* **ASSIGNED TASK**
Every line that appears in the listing is to be set down verbatim.

*** EXERCISE DATA Section Begins ***

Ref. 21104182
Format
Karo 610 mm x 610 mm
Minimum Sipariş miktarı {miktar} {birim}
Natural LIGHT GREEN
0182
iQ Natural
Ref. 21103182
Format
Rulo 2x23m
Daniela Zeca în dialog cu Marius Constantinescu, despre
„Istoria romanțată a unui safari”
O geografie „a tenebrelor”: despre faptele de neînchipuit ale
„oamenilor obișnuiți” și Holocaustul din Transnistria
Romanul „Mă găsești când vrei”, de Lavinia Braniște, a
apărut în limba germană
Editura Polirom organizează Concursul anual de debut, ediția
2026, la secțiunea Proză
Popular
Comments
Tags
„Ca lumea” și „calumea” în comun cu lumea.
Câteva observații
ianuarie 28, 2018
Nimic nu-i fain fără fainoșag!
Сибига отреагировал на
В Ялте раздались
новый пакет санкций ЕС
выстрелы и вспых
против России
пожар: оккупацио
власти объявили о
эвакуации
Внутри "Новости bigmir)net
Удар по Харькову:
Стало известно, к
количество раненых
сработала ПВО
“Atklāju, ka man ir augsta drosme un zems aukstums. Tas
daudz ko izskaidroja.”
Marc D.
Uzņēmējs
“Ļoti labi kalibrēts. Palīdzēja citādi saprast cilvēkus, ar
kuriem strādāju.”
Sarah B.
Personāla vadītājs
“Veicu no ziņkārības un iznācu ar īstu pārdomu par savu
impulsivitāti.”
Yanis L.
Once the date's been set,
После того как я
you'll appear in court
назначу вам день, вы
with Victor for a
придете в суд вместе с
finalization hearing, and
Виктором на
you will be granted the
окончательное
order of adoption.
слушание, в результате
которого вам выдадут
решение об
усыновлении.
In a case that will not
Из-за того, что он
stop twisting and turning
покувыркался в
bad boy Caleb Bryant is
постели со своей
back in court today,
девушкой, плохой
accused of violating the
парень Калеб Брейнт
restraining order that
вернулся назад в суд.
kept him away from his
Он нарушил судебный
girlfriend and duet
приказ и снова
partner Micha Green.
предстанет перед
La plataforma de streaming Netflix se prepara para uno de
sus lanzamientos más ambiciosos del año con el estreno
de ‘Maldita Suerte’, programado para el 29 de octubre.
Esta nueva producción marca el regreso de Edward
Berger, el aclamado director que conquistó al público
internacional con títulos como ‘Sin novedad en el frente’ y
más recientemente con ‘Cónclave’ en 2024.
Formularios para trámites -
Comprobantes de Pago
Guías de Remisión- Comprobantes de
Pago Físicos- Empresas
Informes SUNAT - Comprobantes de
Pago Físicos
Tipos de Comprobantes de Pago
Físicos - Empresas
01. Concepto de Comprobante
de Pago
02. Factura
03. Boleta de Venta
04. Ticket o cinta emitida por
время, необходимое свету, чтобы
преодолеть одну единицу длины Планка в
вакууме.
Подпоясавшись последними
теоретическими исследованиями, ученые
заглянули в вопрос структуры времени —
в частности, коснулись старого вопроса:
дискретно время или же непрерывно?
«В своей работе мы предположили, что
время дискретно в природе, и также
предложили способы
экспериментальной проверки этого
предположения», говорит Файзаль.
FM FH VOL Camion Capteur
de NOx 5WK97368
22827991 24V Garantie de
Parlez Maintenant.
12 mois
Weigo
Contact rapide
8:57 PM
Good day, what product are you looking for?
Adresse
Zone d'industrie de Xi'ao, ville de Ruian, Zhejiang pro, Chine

*** EXERCISE DATA Section Ends ***

* **ANSWER BOX**
Ref. 21104182
Format
Karo 610 mm x 610 mm
Minimum Sipariş miktarı {miktar} {birim}
Natural LIGHT GREEN
0182
iQ Natural
Ref. 21103182
Format
Rulo 2x23m
Daniela Zeca în dialog cu Marius Constantinescu, despre
„Istoria romanțată a unui safari”
O geografie „a tenebrelor”: despre faptele de neînchipuit ale
„oamenilor obișnuiți” și Holocaustul din Transnistria
Romanul „Mă găsești când vrei”, de Lavinia Braniște, a
apărut în limba germană
Editura Polirom organizează Concursul anual de debut, ediția
2026, la secțiunea Proză
Popular
Comments
Tags
„Ca lumea” și „calumea” în comun cu lumea.
Câteva observații
ianuarie 28, 2018
Nimic nu-i fain fără fainoșag!
Сибига отреагировал на
В Ялте раздались
новый пакет санкций ЕС
выстрелы и вспых
против России
пожар: оккупацио
власти объявили о
эвакуации
Внутри "Новости bigmir)net
Удар по Харькову:
Стало известно, к
количество раненых
сработала ПВО
“Atklāju, ka man ir augsta drosme un zems aukstums. Tas
daudz ko izskaidroja.”
Marc D.
Uzņēmējs
“Ļoti labi kalibrēts. Palīdzēja citādi saprast cilvēkus, ar
kuriem strādāju.”
Sarah B.
Personāla vadītājs
“Veicu no ziņkārības un iznācu ar īstu pārdomu par savu
impulsivitāti.”
Yanis L.
Once the date's been set,
После того как я
you'll appear in court
назначу вам день, вы
with Victor for a
придете в суд вместе с
finalization hearing, and
Виктором на
you will be granted the
окончательное
order of adoption.
слушание, в результате
которого вам выдадут
решение об
усыновлении.
In a case that will not
Из-за того, что он
stop twisting and turning
покувыркался в
bad boy Caleb Bryant is
постели со своей
back in court today,
девушкой, плохой
accused of violating the
парень Калеб Брейнт
restraining order that
вернулся назад в суд.
kept him away from his
Он нарушил судебный
girlfriend and duet
приказ и снова
partner Micha Green.
предстанет перед
La plataforma de streaming Netflix se prepara para uno de
sus lanzamientos más ambiciosos del año con el estreno
de ‘Maldita Suerte’, programado para el 29 de octubre.
Esta nueva producción marca el regreso de Edward
Berger, el aclamado director que conquistó al público
internacional con títulos como ‘Sin novedad en el frente’ y
más recientemente con ‘Cónclave’ en 2024.
Formularios para trámites -
Comprobantes de Pago
Guías de Remisión- Comprobantes de
Pago Físicos- Empresas
Informes SUNAT - Comprobantes de
Pago Físicos
Tipos de Comprobantes de Pago
Físicos - Empresas
01. Concepto de Comprobante
de Pago
02. Factura
03. Boleta de Venta
04. Ticket o cinta emitida por
время, необходимое свету, чтобы
преодолеть одну единицу длины Планка в
вакууме.
Подпоясавшись последними
теоретическими исследованиями, ученые
заглянули в вопрос структуры времени —
в частности, коснулись старого вопроса:
дискретно время или же непрерывно?
«В своей работе мы предположили, что
время дискретно в природе, и также
предложили способы
экспериментальной проверки этого
предположения», говорит Файзаль.
FM FH VOL Camion Capteur
de NOx 5WK97368
22827991 24V Garantie de
Parlez Maintenant.
12 mois
Weigo
Contact rapide
8:57 PM
Good day, what product are you looking for?
Adresse
Zone d'industrie de Xi'ao, ville de Ruian, Zhejiang pro, Chine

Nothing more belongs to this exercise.